Peter Harrison of Port Hadlock, WA shows off the enormous 44-inch, 29.5-pound wild steelhead buck he caught in Washington’s Hoh River on a spey rod.
The mammoth steelie has been creating quite a stir lately in angling circles for a couple reasons…
First off, it’s huge (duh!). It was weighed almost 24 hours after it was caught, so it was most likely a 30 plus pounder alive. A fly-caught world record? Well, not exactly…

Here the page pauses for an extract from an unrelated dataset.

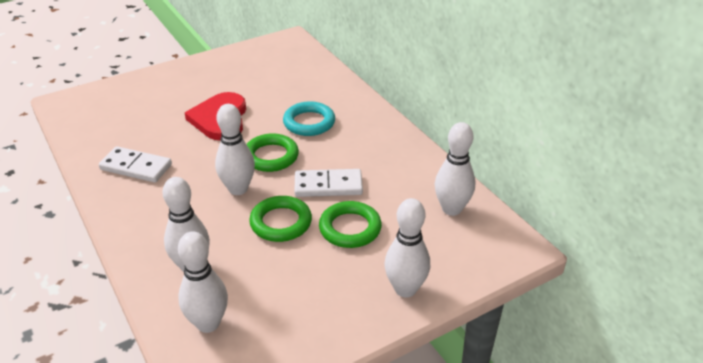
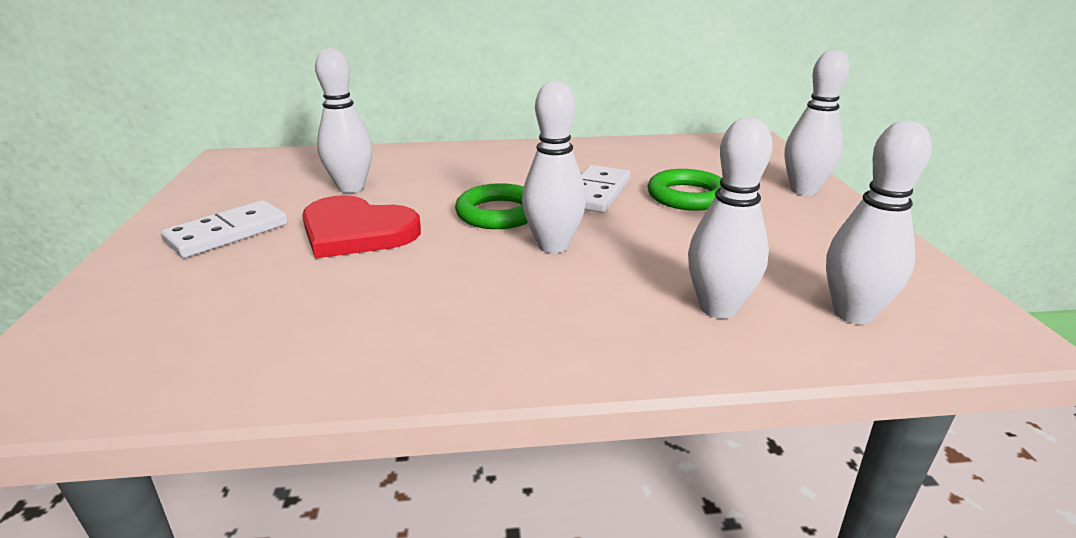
camera: 65 degrees left, 10 degrees down
(136, 167) = (399, 325): white domino -> white domino (228, 233)
(281, 222) = (651, 230): green ring -> none
(309, 122) = (450, 180): turquoise ring -> none
(451, 209) = (682, 150): white bowling pin -> white bowling pin (351, 188)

Though the fish long accepted as the world fly rod record of 33 pounds, set by Karl Mauser in 1963, isn’t an official record. Mauser’s fish was never recognized by the IGFA, according to Becky Wright, IGFA’s World Record Coordinator. The organization doesn’t have a category for steelhead and instead puts all rainbows – anadramous and otherwise – into the same group. Right now, the all-tackle mark for the species is that freaky 43-pound, 10-ounce triploid mutant from Lake Diefenbaker taken last year. In the fly department, the largest fish is a 30-pound, 15-ounce rainbow from Germany’s Ruhr River – obviously not a steelhead, either.
So much for the record part…a best none-the-less and a fish of a million lifetimes.
What’s really got the internet message boards buzzing these days is that the fish, a native buck, was killed by Harrison. While it’s still legal to do so on the Hoh (mind boggling, isn’t it?), legions of anglers are saying that fish should have been released.
I know I would have without a doubt but there’s a bit more to the story…
Harrison said that the steelhead was bleeding from the gills after the fight and looked as if it wouldn’t survive. He maintains that he has never kept a steelhead before and only did so because it was dying.
So, maybe the decision wasn’t quite as cut and dry as you’d think…Of course, it would be a moot point if the State of Washington didn’t allow for the take of wild fish (I’ll again go on record and say that I believe that’s about as stupid a regulation as there is).